Higher Education

the green interview

In English, fall is the season of the job search, culminating in the frenzy that is the MLA conference at the end of December. This year it’s in San Francisco. Many attend to present at the conference, but thousands more attend for the conference’s real purpose: job interviews. Though I couldn’t tell you the names of the conferences, I’m guessing that most other disciplines have similar practices.

There is undoubtedly a significant expense of interviewing institutions and interviewees in undertaking all this travel. The conference call phone interview has long been an alternative. In the past I did a few of these. I can understand why they are less than ideal. It’s hard to get a sense of a person over the phone. Of course you can’t get much of a sense of someone from 30 minutes in a hotel room either, but there is something to the embodied sense you get from physical proximity.

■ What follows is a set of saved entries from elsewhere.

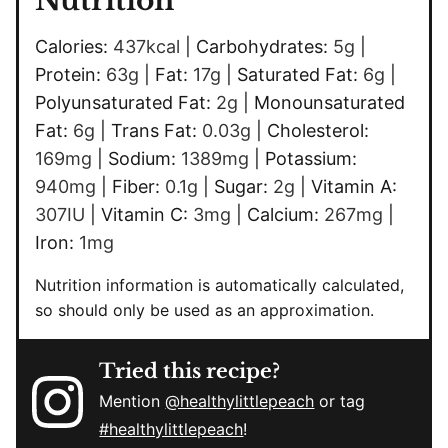
Nutrition
Calories:
437
kcal
|
Carbohydrates:
5
g
|
Protein:
63
g
|
Fat:
17
g
|
Saturated Fat:
6
g
|
Polyunsaturated Fat:
2
g
|
Monounsaturated
Fat:
6
g
|
Trans Fat:
0.03
g
|
Cholesterol:
169
mg
|
Sodium:
1389
mg
|
Potassium:
940
mg
|
Fiber:
0.1
g
|
Sugar:
2
g
|
Vitamin A:
307
IU
|
Vitamin C:
3
mg
|
Calcium:
267
mg
|
Iron:
1
mg
Nutrition information is automatically calculated,
so should only be used as an approximation.
Tried this recipe?
Mention
@healthylittlepeach
or tag
#healthylittlepeach
!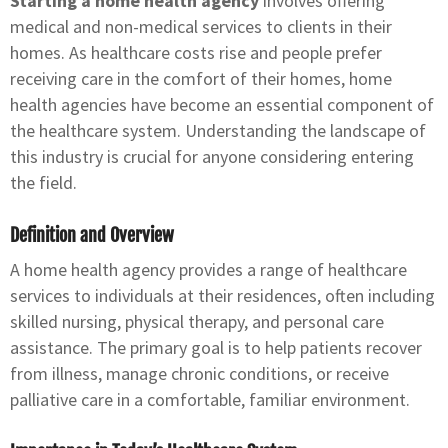
Starting a home health agency
involves offering
medical and non-medical services to clients in their
homes. As healthcare costs rise and people prefer
receiving care in the comfort of their homes, home
health agencies have become an essential component of
the healthcare system. Understanding the landscape of
this industry is crucial for anyone considering entering
the field.
Definition and Overview
A home health agency provides a range of healthcare
services to individuals at their residences, often including
skilled nursing, physical therapy, and personal care
assistance. The primary goal is to help patients recover
from illness, manage chronic conditions, or receive
palliative care in a comfortable, familiar environment.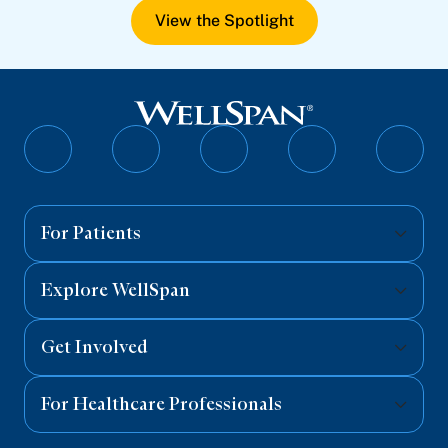
View the Spotlight
Follow
Follow
Follow
Follow
Follo
on
on
on
on
on
Facebook
Twitter
Instagram
YouTube
Linked
For Patients
Explore WellSpan
Get Involved
For Healthcare Professionals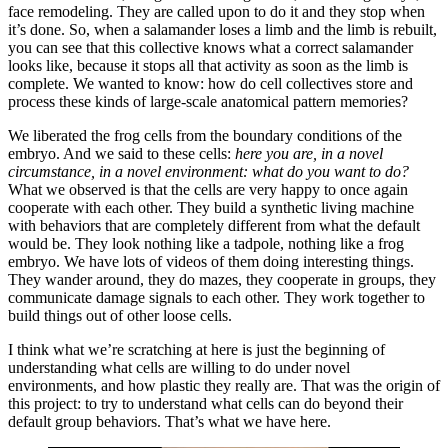
face remodeling. They are called upon to do it and they stop when
it’s done. So, when a salamander loses a limb and the limb is rebuilt,
you can see that this collective knows what a correct salamander
looks like, because it stops all that activity as soon as the limb is
complete. We wanted to know: how do cell collectives store and
process these kinds of large-scale anatomical pattern memories?
We liberated the frog cells from the boundary conditions of the
embryo. And we said to these cells:
here you are, in a novel
circumstance, in a novel environment: what do you want to do?
What we observed is that the cells are very happy to once again
cooperate with each other. They build a synthetic living machine
with behaviors that are completely different from what the default
would be. They look nothing like a tadpole, nothing like a frog
embryo. We have lots of videos of them doing interesting things.
They wander around, they do mazes, they cooperate in groups, they
communicate damage signals to each other. They work together to
build things out of other loose cells.
I think what we’re scratching at here is just the beginning of
understanding what cells are willing to do under novel
environments, and how plastic they really are. That was the origin of
this project: to try to understand what cells can do beyond their
default group behaviors. That’s what we have here.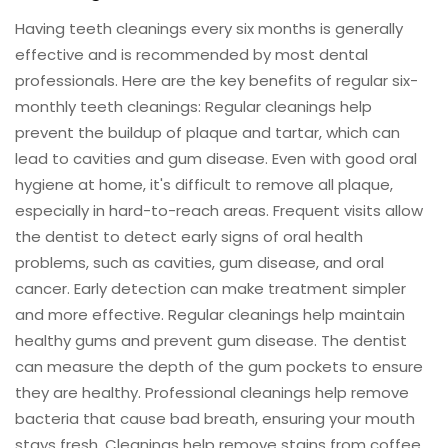
Having teeth cleanings every six months is generally
effective and is recommended by most dental
professionals. Here are the key benefits of regular six-
monthly teeth cleanings: Regular cleanings help
prevent the buildup of plaque and tartar, which can
lead to cavities and gum disease. Even with good oral
hygiene at home, it's difficult to remove all plaque,
especially in hard-to-reach areas. Frequent visits allow
the dentist to detect early signs of oral health
problems, such as cavities, gum disease, and oral
cancer. Early detection can make treatment simpler
and more effective. Regular cleanings help maintain
healthy gums and prevent gum disease. The dentist
can measure the depth of the gum pockets to ensure
they are healthy. Professional cleanings help remove
bacteria that cause bad breath, ensuring your mouth
stays fresh. Cleanings help remove stains from coffee,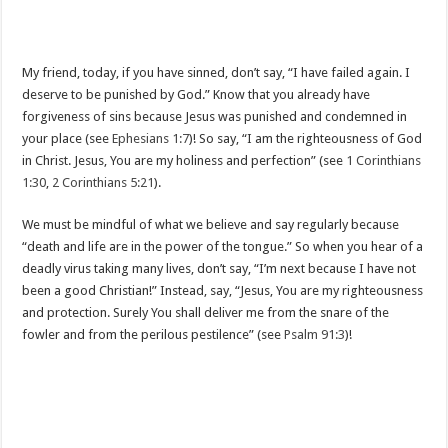
My friend, today, if you have sinned, don’t say, “I have failed again. I
deserve to be punished by God.” Know that you already have
forgiveness of sins because Jesus was punished and condemned in
your place (see
Ephesians 1:7
)! So say, “I am the righteousness of God
in Christ. Jesus, You are my holiness and perfection” (see
1 Corinthians
1:30
,
2 Corinthians 5:21
).
We must be mindful of what we believe and say regularly because
“death and life are in the power of the tongue.” So when you hear of a
deadly virus taking many lives, don’t say, “I’m next because I have not
been a good Christian!” Instead, say, “Jesus, You are my righteousness
and protection. Surely You shall deliver me from the snare of the
fowler and from the perilous pestilence” (see
Psalm 91:3
)!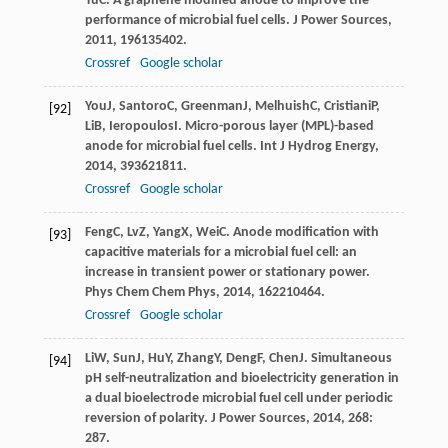
Yu
C
. A graphene modified anode to improve the
performance of microbial fuel cells.
J Power Sources
,
2011
,
196
135402.
Crossref
Google scholar
You
J
,
Santoro
C
,
Greenman
J
,
Melhuish
C
,
Cristiani
P
,
[92]
Li
B
,
Ieropoulos
I
. Micro-porous layer (MPL)-based
anode for microbial fuel cells.
Int J Hydrog Energy
,
2014
,
39
3621811.
Crossref
Google scholar
Feng
C
,
Lv
Z
,
Yang
X
,
Wei
C
. Anode modification with
[93]
capacitive materials for a microbial fuel cell: an
increase in transient power or stationary power.
Phys Chem Chem Phys
,
2014
,
16
2210464.
Crossref
Google scholar
Li
W
,
Sun
J
,
Hu
Y
,
Zhang
Y
,
Deng
F
,
Chen
J
. Simultaneous
[94]
pH self-neutralization and bioelectricity generation in
a dual bioelectrode microbial fuel cell under periodic
reversion of polarity.
J Power Sources
,
2014
,
268
:
287.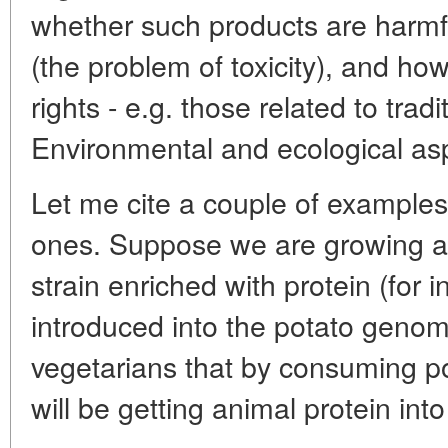
whether such products are harmfu
(the problem of toxicity), and h
rights - e.g. those related to tradi
Environmental and ecological asp
Let me cite a couple of example
ones. Suppose we are growing a
strain enriched with protein (for 
introduced into the potato geno
vegetarians that by consuming po
will be getting animal protein int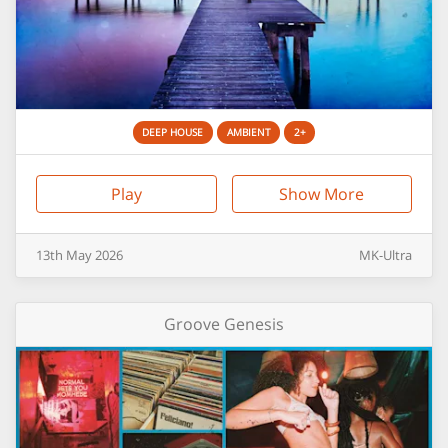
DEEP HOUSE
AMBIENT
2+
Play
Show More
13th
May
2026
MK-Ultra
Groove Genesis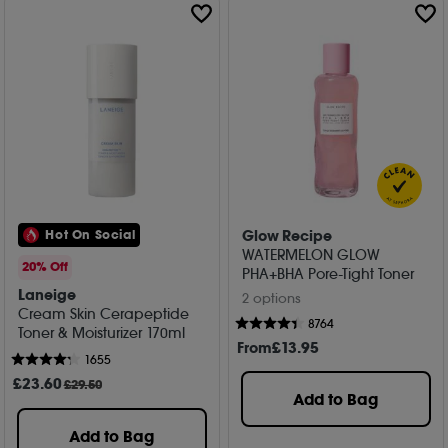
Glow Recipe
Hot On Social
WATERMELON GLOW
20% Off
PHA+BHA Pore-Tight Toner
Laneige
2 options
Cream Skin Cerapeptide
8764
Toner & Moisturizer 170ml
From
£
13
.95
1655
£
23
.60
£29.50
Add to Bag
Add to Bag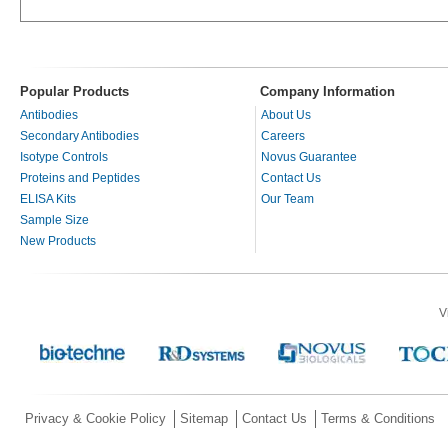
Popular Products
Company Information
Antibodies
About Us
Secondary Antibodies
Careers
Isotype Controls
Novus Guarantee
Proteins and Peptides
Contact Us
ELISA Kits
Our Team
Sample Size
New Products
V
Privacy & Cookie Policy
Sitemap
Contact Us
Terms & Conditions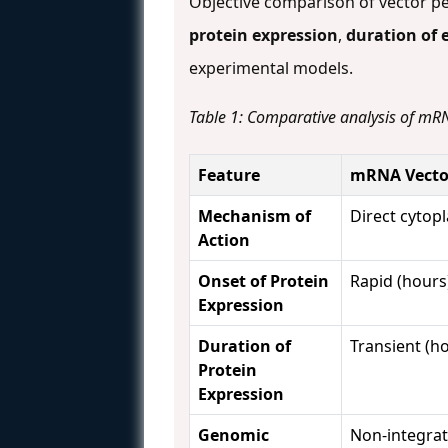
Objective comparison of vector p
protein expression
,
duration of 
experimental models.
Table 1: Comparative analysis of mRN
Feature
mRNA Vecto
Mechanism of
Direct cytop
Action
Onset of Protein
Rapid (hours
Expression
Duration of
Transient (h
Protein
Expression
Genomic
Non-integrat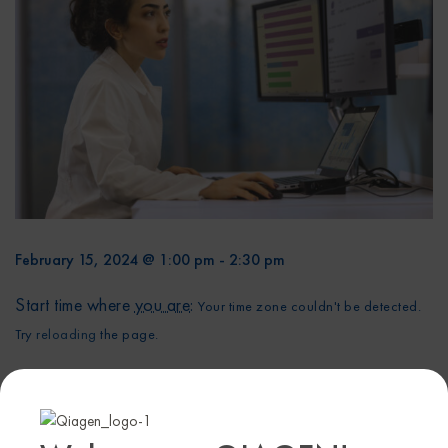
February 15, 2024 @ 1:00 pm
-
2:30 pm
Start time where
you are
:
Your time zone couldn't be detected.
Try
reloading
the page.
Cancer cell line models have been a cornerstone of
cancer research for decades. Profiling cancer cell lines
can be a powerful tool to identify gene alterations or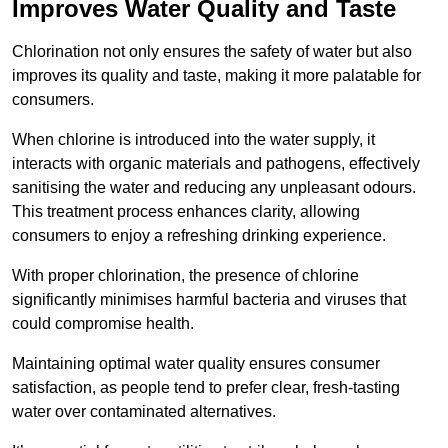
Improves Water Quality and Taste
Chlorination not only ensures the safety of water but also
improves its quality and taste, making it more palatable for
consumers.
When chlorine is introduced into the water supply, it
interacts with organic materials and pathogens, effectively
sanitising the water and reducing any unpleasant odours.
This treatment process enhances clarity, allowing
consumers to enjoy a refreshing drinking experience.
With proper chlorination, the presence of chlorine
significantly minimises harmful bacteria and viruses that
could compromise health.
Maintaining optimal water quality ensures consumer
satisfaction, as people tend to prefer clear, fresh-tasting
water over contaminated alternatives.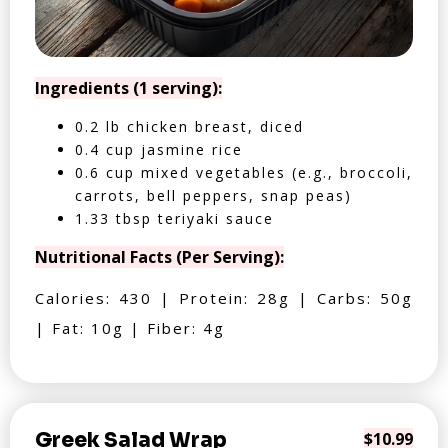
Ingredients (1 serving):
0.2 lb chicken breast, diced
0.4 cup jasmine rice
0.6 cup mixed vegetables (e.g., broccoli,
carrots, bell peppers, snap peas)
1.33 tbsp teriyaki sauce
Nutritional Facts (Per Serving):
Calories: 430 | Protein: 28g | Carbs: 50g
| Fat: 10g | Fiber: 4g
Greek Salad Wrap
$10.99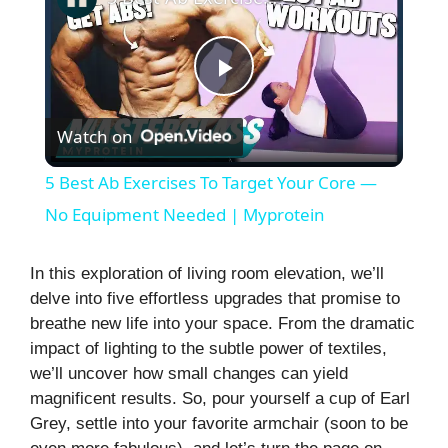
P
Watch on
l
5 Best Ab Exercises To Target Your Core —
a
No Equipment Needed | Myprotein
y
In this exploration of living room elevation, we’ll
delve into five effortless upgrades that promise to
breathe new life into your space. From the dramatic
V
impact of lighting to the subtle power of textiles,
we’ll uncover how small changes can yield
i
magnificent results. So, pour yourself a cup of Earl
Grey, settle into your favorite armchair (soon to be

Nowadays, it’s fairly easy to conduct a video conference online between two or three sites. Maybe it’s not as good as face to face, but it’s probably better than a phone interview. However, given our concerns over the campus carbon footprint, I think this might be something to consider.

If the presidents of major universities could get together and say that they were going to conduct all their initial interviews, in every department, in this way, I think others would do so as well. After all, it would save them money! I just think about it from SUNY’s perspective of being able to say to Albany that they saved x dollars and reduced carbon emissions by y tons by instituting this policy.

Maybe there could even be some incentive to departments. For example, at Cortland we can only bring two candidates to campus. If we did online interviews instead of sending people to MLA, maybe we could bring in three. That would still save money and reduce emissions.